Nor, I imagine, did the great Land March with Dame Whina Cooper symbolically out in front merely happen spontaneously, nor was Bastion Point or Ihumatao an accidental success for the organisers. The separatist cause has been advanced by the very methodology that our side has yet to embrace – the recruiting and mobilising of significant numbers.
Tony Sayers’ article will hopefully have shocked readers into realising the need for direct action in defence of our democracy. So pervasive is the separatists’ programme of indoctrination that the mere advancing of logic will have no effect on it. Effective resistance will not, however, happen merely by accident. Numbers need to be recruited and co-ordinated, actions need to be planned and consistent across the country. Resistance to a karakia imposed on a school prize-giving in Gore will be meaningless unless it is matched by like resistance at similar functions across much of the country.
Even my suggestion of cleansing the charitable sector of the practice of using politically motivated and culturally inappropriate phrases in emails will need recruitment and co-ordination to be effective. I thought I might have cured one organisation to which I annually donate over $700, but I see that there has been a relapse, and a communication accompanying my Tax Certificate ends Me te aroha me te whakawhetai which, I gather, has something to do with love and gratitude but, other than to advance a political agenda, what could possibly be the point of expressing this in language that I do not understand and which then needs to be translated for me? I would have thought that, at $700 a time, it would only take some five or six other child sponsors to promise to withdraw their support in the face of the politicising of the organisation, and the cost of this political activity would become too high so, clearly, such action has yet to occur.
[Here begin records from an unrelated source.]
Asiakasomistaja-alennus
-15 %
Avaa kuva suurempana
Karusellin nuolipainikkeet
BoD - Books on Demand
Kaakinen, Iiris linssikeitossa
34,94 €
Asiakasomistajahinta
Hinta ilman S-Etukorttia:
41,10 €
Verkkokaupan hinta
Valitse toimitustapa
Recently, the Taxpayers Union, which boasts over 60,000 adherents, called on its supporters to send in an endorsement of its submission on the Government’s plans for draconian action to combat the perceived “climate emergency”. While the Taxpayers Union’s supporters produced around half of all submissions, it seemed that barely one in thirty of their supporters actually took the action requested. Therein lies the biggest challenge that we face.
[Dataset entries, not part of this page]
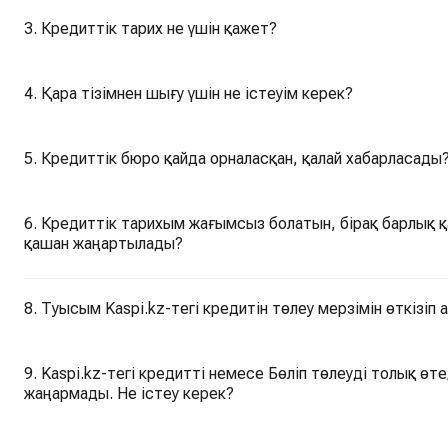
3. Кредиттік тарих не үшін қажет?
4. Қара тізімнен шығу үшін не істеуім керек?
5. Кредиттік бюро қайда орналасқан, қалай хабарласады
6. Кредиттік тарихым жағымсыз болатын, бірақ барлық
қашан жаңартылады?
8. Туысым Kaspi.kz-тегі кредитін төлеу мерзімін өткізіп
9. Kaspi.kz-тегі кредитті немесе Бөліп төлеуді толық ө
жаңармады. Не істеу керек?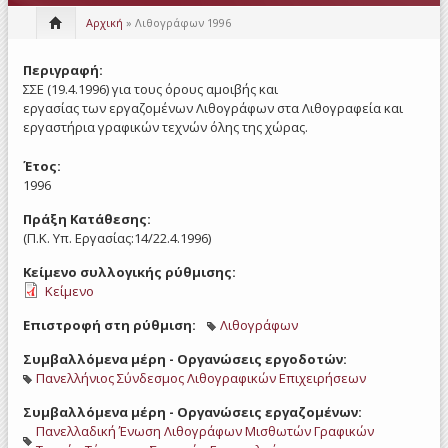
Αρχική
» Λιθογράφων 1996
Περιγραφή:
ΣΣΕ (19.4.1996) για τους όρους αμοιβής και
εργασίας των εργαζομένων Λιθογράφων στα Λιθογραφεία και
εργαστήρια γραφικών τεχνών όλης της χώρας.
Έτος:
1996
Πράξη Κατάθεσης:
(Π.Κ. Υπ. Εργασίας:14/22.4.1996)
Κείμενο συλλογικής ρύθμισης:
Κείμενο
Επιστροφή στη ρύθμιση:
Λιθογράφων
Συμβαλλόμενα μέρη - Οργανώσεις εργοδοτών:
Πανελλήνιος Σύνδεσμος Λιθογραφικών Επιχειρήσεων
Συμβαλλόμενα μέρη - Οργανώσεις εργαζομένων:
Πανελλαδική Ένωση Λιθογράφων Μισθωτών Γραφικών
Increasingly we are coming to terms with the reality that ACTION will be needed to turn around the prevailing public mood; but that action cannot simply be left to someone else! Effective action will not take place by chance; it will require the participation of significant numbers in effective, planned and co-ordinated initiatives. Everyone – both concerned individuals and concerned organisations – is going to have to move out of their comfort zone if sufficient numbers are to be recruited, readied and moved to take the kind of action that will make a difference to the prevailing public mood. Only then may we expect ACT and National to make headway in blunting the drive to split our society into separate race-based camps.